Flagship sculpture gleams after restoration project

Jun 10, 2025 | Featured Article, News

A flagship sculpture gleams after Carboline supplies the coatings restoration project.

When Carboline was asked to recoat 18 oil storage tanks made of steel – and it has supplied paint for more of these than it can count – the company thought: Normally it’s barely a blip on the radar. However, these 18 tanks are empty and have been for over 44 years, and they are stacked up and welded together to look like a big red partially-collapsed Stonehenge.

 

 

 

The Way art piece at Laumeier Sculpture Park in St. Louis, Missouri

The big red partially-collapsed Stonehenge restoration project completed

 

 

 

 

The oil storage tanks comprise ‘The Way’, the flagship art piece at Laumeier Sculpture Park in Carboline’s home town of St. Louis, Missouri. The company may have made the coatings that protect too many steel tanks to count, but Carboline will never forget these 18.

 

A “most thorough conservation” restoration needed

“The Way,” created by Ukrainian-American sculptor Alexander Liberman, was installed at the park in 1980. At 65 ft (20m) high and 102 ft (31m) at its longest point, the striking bright red sculpture weighs 55 tons (50 tonnes).

Over the course of its 44 years on display, the sculpture has sustained more than its fair share of damage from sun, wind, precipitation, and various other impacts by local wildlife and park patrons alike. Re-paints took place in 1996 and 2011, but according to the park, “the combination of faded and patchy paint, chipped concrete, and corroded metal indicates that it is time for its most thorough conservation ever.”

A coalition of community partners responded to the park’s conservation campaign by committing their expertise, materials and resources to the project, which concluded in May 2024.

Carboline was proud to donate the protective coating materials for the project: a two-part system consisting of a legendary surface-tolerant epoxy mastic primer followed by a premium siloxane topcoat renowned for its weathering properties.

 

Unique surface preparation and application

Prior to applying the new coating system, surface preparation via natural-media abrasive blasting was completed. The ‘natural’ here refers to finely-crushed coconut husks. Milder blasting media (ground walnut shells being another example) are common when restoring old or fragile substrates, or when work is taking place in an ecologically sensitive location.

This project featured both circumstances. The decommissioned steel tanks comprising ‘The Way’ were already 40 or 50 years old by the time Alexander Liberman got hold of them in 1980; they are approaching 100 years old now. And a 105-acre (42.5 ha) park and all its attendant plant and animal life is the wrong venue for harsher conventional blast media.

 

Coatings restoration application

High-solids Carbomastic 15 was selected as the primer. It boasts a long and storied field history in a wide range of industrial services. It is a surface-tolerant epoxy mastic containing a lamellar aluminium pigment shown to perform exceptionally well over marginally prepared surfaces, including those containing light, tightly-adhered rust or tightly-adhered existing coatings.

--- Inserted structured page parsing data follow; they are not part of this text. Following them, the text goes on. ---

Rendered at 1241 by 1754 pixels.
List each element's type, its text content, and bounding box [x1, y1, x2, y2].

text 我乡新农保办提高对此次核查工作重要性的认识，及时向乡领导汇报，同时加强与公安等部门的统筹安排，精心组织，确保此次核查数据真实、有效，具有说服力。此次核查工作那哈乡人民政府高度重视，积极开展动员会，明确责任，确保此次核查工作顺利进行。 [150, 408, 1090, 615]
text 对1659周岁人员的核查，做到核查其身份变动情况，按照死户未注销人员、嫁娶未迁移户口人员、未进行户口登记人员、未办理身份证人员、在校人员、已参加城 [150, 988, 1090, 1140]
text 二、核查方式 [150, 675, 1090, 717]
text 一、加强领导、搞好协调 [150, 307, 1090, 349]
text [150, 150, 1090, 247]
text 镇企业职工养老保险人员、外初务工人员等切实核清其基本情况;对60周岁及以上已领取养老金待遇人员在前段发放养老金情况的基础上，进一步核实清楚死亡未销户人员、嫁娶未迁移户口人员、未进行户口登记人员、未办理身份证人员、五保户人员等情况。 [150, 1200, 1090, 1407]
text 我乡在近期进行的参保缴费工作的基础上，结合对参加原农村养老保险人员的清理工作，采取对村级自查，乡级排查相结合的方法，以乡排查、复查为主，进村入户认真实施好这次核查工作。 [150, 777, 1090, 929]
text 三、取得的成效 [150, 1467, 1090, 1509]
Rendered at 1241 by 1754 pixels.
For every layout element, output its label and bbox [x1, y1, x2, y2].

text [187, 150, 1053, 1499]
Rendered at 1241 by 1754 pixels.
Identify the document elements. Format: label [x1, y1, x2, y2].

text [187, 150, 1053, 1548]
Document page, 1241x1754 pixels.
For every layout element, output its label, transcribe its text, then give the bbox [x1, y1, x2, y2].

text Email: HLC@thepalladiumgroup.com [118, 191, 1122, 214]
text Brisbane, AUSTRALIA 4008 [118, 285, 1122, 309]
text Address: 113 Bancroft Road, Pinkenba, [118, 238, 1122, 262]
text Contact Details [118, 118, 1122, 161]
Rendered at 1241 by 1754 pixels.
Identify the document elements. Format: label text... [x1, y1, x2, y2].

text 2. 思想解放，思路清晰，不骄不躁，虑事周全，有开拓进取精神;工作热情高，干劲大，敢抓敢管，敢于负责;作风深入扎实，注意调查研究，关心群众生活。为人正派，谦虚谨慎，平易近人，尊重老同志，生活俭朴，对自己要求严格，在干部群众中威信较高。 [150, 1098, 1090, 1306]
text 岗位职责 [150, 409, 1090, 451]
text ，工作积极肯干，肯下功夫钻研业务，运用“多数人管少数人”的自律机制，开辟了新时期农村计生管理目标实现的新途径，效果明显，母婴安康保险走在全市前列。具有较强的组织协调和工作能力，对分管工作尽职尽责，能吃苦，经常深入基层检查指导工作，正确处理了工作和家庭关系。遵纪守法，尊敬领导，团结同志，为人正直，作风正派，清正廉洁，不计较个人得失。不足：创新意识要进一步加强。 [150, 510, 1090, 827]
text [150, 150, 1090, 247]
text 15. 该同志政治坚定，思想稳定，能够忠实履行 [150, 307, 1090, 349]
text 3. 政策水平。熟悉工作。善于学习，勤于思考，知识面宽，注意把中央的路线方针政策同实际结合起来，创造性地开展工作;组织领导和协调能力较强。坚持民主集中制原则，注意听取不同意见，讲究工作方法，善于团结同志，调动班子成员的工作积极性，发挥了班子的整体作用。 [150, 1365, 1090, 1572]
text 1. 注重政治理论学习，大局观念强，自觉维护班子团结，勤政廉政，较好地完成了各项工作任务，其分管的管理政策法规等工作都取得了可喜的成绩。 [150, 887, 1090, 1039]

The topcoat, Carboxane 2000, was colour-matched to the original vibrant Toreador Red first applied in 1980. It is an ultra-durable, ultra-weatherable siloxane that offers outstanding colour and gloss retention. Those characteristics are obviously important to a large, highly visible art piece located outdoors. It is also abrasion-resistant and withstands the abuse that comes with exposure to wind-driven rain, snow and ice, animals and even park patrons.

When specified as a corrosion protection system, Carbomastic 15 and Carboxane 2000 have shown to perform as well as, and sometimes better than, conventional three-coat systems.

 

But the appeal of this system goes further than how it looks or performs. Applying a two-coat system reduced the project’s cost and environmental burden in the form of reduced material usage, packaging and transportation.

And here is an interesting epilogue: Part of the coating application included preparing a swatch/coupon of the Toreador Red Carboxane 2000. That swatch/coupon was sent to the Getty Research Institute in Los Angeles where it will live in secure storage with no exposure to light. The next time Laumeier Sculpture Park recoats ‘The Way’, it can be referred to for another exact colour match.

Coatings being applied to ‘The Way’, flagship art piece

‘The Way’, the flagship art piece restoration being painted with paint supplied by Carboline

 

Proud to take part in the restoration project

Though ‘The Way’ seems a long way from the harsher industrial environments that Carboline is used to, the company can’t help but feel that its products are at home there.

With local St. Louis roots since 1947, Carboline treasures Laumeier Sculpture Park, one of the many world-class attractions in the region open to the public free of charge. It was honoured to do its part in keeping the park—and ‘The Way’—beautiful and accessible to all for years to come.